_GIVEN INFORMATION:_
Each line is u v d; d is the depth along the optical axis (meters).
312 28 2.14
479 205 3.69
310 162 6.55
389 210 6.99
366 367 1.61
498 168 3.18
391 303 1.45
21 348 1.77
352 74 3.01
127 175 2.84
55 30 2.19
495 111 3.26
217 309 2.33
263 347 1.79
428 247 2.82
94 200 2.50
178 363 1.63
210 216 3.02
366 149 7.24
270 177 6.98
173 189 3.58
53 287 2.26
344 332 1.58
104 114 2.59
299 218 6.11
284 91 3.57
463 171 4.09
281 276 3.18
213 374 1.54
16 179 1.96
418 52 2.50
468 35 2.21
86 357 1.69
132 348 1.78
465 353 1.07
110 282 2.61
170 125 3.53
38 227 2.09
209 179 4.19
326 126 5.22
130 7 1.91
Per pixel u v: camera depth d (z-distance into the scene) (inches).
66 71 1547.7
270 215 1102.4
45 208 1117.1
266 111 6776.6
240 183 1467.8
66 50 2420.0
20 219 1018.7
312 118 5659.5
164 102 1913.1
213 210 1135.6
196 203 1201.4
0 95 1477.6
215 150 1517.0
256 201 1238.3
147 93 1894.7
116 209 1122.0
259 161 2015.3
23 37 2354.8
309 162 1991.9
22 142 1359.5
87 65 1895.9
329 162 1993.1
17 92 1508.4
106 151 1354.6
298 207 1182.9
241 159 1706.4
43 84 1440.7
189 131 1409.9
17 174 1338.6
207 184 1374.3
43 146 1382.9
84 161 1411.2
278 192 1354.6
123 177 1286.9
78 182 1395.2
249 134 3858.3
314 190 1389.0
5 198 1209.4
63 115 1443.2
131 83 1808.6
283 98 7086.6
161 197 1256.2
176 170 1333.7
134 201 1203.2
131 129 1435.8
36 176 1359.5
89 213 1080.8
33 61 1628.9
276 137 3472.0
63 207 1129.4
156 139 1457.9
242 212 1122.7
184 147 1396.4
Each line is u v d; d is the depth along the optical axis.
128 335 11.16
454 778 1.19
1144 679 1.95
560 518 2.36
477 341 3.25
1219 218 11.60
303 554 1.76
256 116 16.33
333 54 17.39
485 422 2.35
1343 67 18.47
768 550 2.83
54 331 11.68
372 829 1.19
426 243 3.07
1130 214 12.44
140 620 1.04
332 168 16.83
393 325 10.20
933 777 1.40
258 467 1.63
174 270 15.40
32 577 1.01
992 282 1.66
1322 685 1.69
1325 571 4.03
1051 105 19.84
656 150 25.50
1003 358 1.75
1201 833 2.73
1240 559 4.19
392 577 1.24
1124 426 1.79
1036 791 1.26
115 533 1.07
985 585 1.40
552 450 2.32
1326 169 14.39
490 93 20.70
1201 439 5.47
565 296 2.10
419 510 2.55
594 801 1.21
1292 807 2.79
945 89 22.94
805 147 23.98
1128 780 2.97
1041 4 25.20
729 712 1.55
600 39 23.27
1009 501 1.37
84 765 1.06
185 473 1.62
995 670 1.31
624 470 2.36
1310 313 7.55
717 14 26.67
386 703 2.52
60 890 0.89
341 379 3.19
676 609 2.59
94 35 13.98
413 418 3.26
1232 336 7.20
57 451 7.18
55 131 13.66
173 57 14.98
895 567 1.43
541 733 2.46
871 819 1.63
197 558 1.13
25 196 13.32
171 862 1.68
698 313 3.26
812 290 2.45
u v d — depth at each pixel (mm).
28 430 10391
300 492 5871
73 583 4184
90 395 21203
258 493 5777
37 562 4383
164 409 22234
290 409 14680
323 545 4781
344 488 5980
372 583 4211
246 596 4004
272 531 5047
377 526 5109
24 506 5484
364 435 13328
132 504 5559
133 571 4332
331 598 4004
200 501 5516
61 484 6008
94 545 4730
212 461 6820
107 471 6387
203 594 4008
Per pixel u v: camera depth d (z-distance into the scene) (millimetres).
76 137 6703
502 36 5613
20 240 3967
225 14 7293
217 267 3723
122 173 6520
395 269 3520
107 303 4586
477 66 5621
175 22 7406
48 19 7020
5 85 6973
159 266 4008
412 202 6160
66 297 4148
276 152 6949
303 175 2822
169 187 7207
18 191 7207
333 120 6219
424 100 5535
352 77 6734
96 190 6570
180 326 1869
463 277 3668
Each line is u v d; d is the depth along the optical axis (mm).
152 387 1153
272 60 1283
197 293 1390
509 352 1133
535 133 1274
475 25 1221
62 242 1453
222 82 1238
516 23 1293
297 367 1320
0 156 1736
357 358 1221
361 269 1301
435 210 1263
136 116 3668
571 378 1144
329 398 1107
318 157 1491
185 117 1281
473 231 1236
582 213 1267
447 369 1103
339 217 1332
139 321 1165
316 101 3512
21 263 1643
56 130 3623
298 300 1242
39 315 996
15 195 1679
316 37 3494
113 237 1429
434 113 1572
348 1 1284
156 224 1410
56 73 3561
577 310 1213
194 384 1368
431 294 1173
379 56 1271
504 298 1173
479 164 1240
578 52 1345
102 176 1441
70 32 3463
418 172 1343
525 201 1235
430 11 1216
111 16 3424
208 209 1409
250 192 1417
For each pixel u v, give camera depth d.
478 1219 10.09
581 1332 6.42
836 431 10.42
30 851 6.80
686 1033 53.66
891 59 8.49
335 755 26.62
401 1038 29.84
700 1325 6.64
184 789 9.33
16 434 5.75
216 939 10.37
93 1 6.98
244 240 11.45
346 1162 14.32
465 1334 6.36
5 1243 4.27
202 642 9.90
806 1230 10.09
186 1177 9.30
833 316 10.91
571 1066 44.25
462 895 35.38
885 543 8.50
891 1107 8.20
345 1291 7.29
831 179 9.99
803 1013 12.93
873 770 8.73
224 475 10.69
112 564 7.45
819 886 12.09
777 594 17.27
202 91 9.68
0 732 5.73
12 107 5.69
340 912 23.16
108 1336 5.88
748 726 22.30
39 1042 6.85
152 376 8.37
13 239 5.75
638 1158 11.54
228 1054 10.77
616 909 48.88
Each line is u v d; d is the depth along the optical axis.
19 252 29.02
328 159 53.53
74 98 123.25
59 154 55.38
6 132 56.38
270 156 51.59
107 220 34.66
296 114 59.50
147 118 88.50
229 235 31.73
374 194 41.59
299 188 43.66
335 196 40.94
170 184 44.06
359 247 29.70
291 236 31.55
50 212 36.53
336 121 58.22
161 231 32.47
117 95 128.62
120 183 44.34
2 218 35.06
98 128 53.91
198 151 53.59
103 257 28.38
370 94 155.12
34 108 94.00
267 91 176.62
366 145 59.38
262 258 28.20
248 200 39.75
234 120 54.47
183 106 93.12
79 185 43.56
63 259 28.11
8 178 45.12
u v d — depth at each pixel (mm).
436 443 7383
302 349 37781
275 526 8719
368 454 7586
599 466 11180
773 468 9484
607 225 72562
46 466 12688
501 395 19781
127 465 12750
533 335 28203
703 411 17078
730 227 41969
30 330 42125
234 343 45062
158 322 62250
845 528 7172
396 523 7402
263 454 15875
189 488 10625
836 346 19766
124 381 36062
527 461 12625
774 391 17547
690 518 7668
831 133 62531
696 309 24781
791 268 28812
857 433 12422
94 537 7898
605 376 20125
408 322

_YOUR ASSIGNMENT:_ Retype all of the records above without a single alteration.

_RESULT OF THIS EXERCISE:_
Each line is u v d; d is the depth along the optical axis (meters).
312 28 2.14
479 205 3.69
310 162 6.55
389 210 6.99
366 367 1.61
498 168 3.18
391 303 1.45
21 348 1.77
352 74 3.01
127 175 2.84
55 30 2.19
495 111 3.26
217 309 2.33
263 347 1.79
428 247 2.82
94 200 2.50
178 363 1.63
210 216 3.02
366 149 7.24
270 177 6.98
173 189 3.58
53 287 2.26
344 332 1.58
104 114 2.59
299 218 6.11
284 91 3.57
463 171 4.09
281 276 3.18
213 374 1.54
16 179 1.96
418 52 2.50
468 35 2.21
86 357 1.69
132 348 1.78
465 353 1.07
110 282 2.61
170 125 3.53
38 227 2.09
209 179 4.19
326 126 5.22
130 7 1.91
Per pixel u v: camera depth d (z-distance into the scene) (inches).
66 71 1547.7
270 215 1102.4
45 208 1117.1
266 111 6776.6
240 183 1467.8
66 50 2420.0
20 219 1018.7
312 118 5659.5
164 102 1913.1
213 210 1135.6
196 203 1201.4
0 95 1477.6
215 150 1517.0
256 201 1238.3
147 93 1894.7
116 209 1122.0
259 161 2015.3
23 37 2354.8
309 162 1991.9
22 142 1359.5
87 65 1895.9
329 162 1993.1
17 92 1508.4
106 151 1354.6
298 207 1182.9
241 159 1706.4
43 84 1440.7
189 131 1409.9
17 174 1338.6
207 184 1374.3
43 146 1382.9
84 161 1411.2
278 192 1354.6
123 177 1286.9
78 182 1395.2
249 134 3858.3
314 190 1389.0
5 198 1209.4
63 115 1443.2
131 83 1808.6
283 98 7086.6
161 197 1256.2
176 170 1333.7
134 201 1203.2
131 129 1435.8
36 176 1359.5
89 213 1080.8
33 61 1628.9
276 137 3472.0
63 207 1129.4
156 139 1457.9
242 212 1122.7
184 147 1396.4
Each line is u v d; d is the depth along the optical axis.
128 335 11.16
454 778 1.19
1144 679 1.95
560 518 2.36
477 341 3.25
1219 218 11.60
303 554 1.76
256 116 16.33
333 54 17.39
485 422 2.35
1343 67 18.47
768 550 2.83
54 331 11.68
372 829 1.19
426 243 3.07
1130 214 12.44
140 620 1.04
332 168 16.83
393 325 10.20
933 777 1.40
258 467 1.63
174 270 15.40
32 577 1.01
992 282 1.66
1322 685 1.69
1325 571 4.03
1051 105 19.84
656 150 25.50
1003 358 1.75
1201 833 2.73
1240 559 4.19
392 577 1.24
1124 426 1.79
1036 791 1.26
115 533 1.07
985 585 1.40
552 450 2.32
1326 169 14.39
490 93 20.70
1201 439 5.47
565 296 2.10
419 510 2.55
594 801 1.21
1292 807 2.79
945 89 22.94
805 147 23.98
1128 780 2.97
1041 4 25.20
729 712 1.55
600 39 23.27
1009 501 1.37
84 765 1.06
185 473 1.62
995 670 1.31
624 470 2.36
1310 313 7.55
717 14 26.67
386 703 2.52
60 890 0.89
341 379 3.19
676 609 2.59
94 35 13.98
413 418 3.26
1232 336 7.20
57 451 7.18
55 131 13.66
173 57 14.98
895 567 1.43
541 733 2.46
871 819 1.63
197 558 1.13
25 196 13.32
171 862 1.68
698 313 3.26
812 290 2.45
u v d — depth at each pixel (mm).
28 430 10391
300 492 5871
73 583 4184
90 395 21203
258 493 5777
37 562 4383
164 409 22234
290 409 14680
323 545 4781
344 488 5980
372 583 4211
246 596 4004
272 531 5047
377 526 5109
24 506 5484
364 435 13328
132 504 5559
133 571 4332
331 598 4004
200 501 5516
61 484 6008
94 545 4730
212 461 6820
107 471 6387
203 594 4008
Per pixel u v: camera depth d (z-distance into the scene) (millimetres).
76 137 6703
502 36 5613
20 240 3967
225 14 7293
217 267 3723
122 173 6520
395 269 3520
107 303 4586
477 66 5621
175 22 7406
48 19 7020
5 85 6973
159 266 4008
412 202 6160
66 297 4148
276 152 6949
303 175 2822
169 187 7207
18 191 7207
333 120 6219
424 100 5535
352 77 6734
96 190 6570
180 326 1869
463 277 3668
Each line is u v d; d is the depth along the optical axis (mm).
152 387 1153
272 60 1283
197 293 1390
509 352 1133
535 133 1274
475 25 1221
62 242 1453
222 82 1238
516 23 1293
297 367 1320
0 156 1736
357 358 1221
361 269 1301
435 210 1263
136 116 3668
571 378 1144
329 398 1107
318 157 1491
185 117 1281
473 231 1236
582 213 1267
447 369 1103
339 217 1332
139 321 1165
316 101 3512
21 263 1643
56 130 3623
298 300 1242
39 315 996
15 195 1679
316 37 3494
113 237 1429
434 113 1572
348 1 1284
156 224 1410
56 73 3561
577 310 1213
194 384 1368
431 294 1173
379 56 1271
504 298 1173
479 164 1240
578 52 1345
102 176 1441
70 32 3463
418 172 1343
525 201 1235
430 11 1216
111 16 3424
208 209 1409
250 192 1417
For each pixel u v, give camera depth d.
478 1219 10.09
581 1332 6.42
836 431 10.42
30 851 6.80
686 1033 53.66
891 59 8.49
335 755 26.62
401 1038 29.84
700 1325 6.64
184 789 9.33
16 434 5.75
216 939 10.37
93 1 6.98
244 240 11.45
346 1162 14.32
465 1334 6.36
5 1243 4.27
202 642 9.90
806 1230 10.09
186 1177 9.30
833 316 10.91
571 1066 44.25
462 895 35.38
885 543 8.50
891 1107 8.20
345 1291 7.29
831 179 9.99
803 1013 12.93
873 770 8.73
224 475 10.69
112 564 7.45
819 886 12.09
777 594 17.27
202 91 9.68
0 732 5.73
12 107 5.69
340 912 23.16
108 1336 5.88
748 726 22.30
39 1042 6.85
152 376 8.37
13 239 5.75
638 1158 11.54
228 1054 10.77
616 909 48.88
Each line is u v d; d is the depth along the optical axis.
19 252 29.02
328 159 53.53
74 98 123.25
59 154 55.38
6 132 56.38
270 156 51.59
107 220 34.66
296 114 59.50
147 118 88.50
229 235 31.73
374 194 41.59
299 188 43.66
335 196 40.94
170 184 44.06
359 247 29.70
291 236 31.55
50 212 36.53
336 121 58.22
161 231 32.47
117 95 128.62
120 183 44.34
2 218 35.06
98 128 53.91
198 151 53.59
103 257 28.38
370 94 155.12
34 108 94.00
267 91 176.62
366 145 59.38
262 258 28.20
248 200 39.75
234 120 54.47
183 106 93.12
79 185 43.56
63 259 28.11
8 178 45.12
u v d — depth at each pixel (mm).
436 443 7383
302 349 37781
275 526 8719
368 454 7586
599 466 11180
773 468 9484
607 225 72562
46 466 12688
501 395 19781
127 465 12750
533 335 28203
703 411 17078
730 227 41969
30 330 42125
234 343 45062
158 322 62250
845 528 7172
396 523 7402
263 454 15875
189 488 10625
836 346 19766
124 381 36062
527 461 12625
774 391 17547
690 518 7668
831 133 62531
696 309 24781
791 268 28812
857 433 12422
94 537 7898
605 376 20125
408 322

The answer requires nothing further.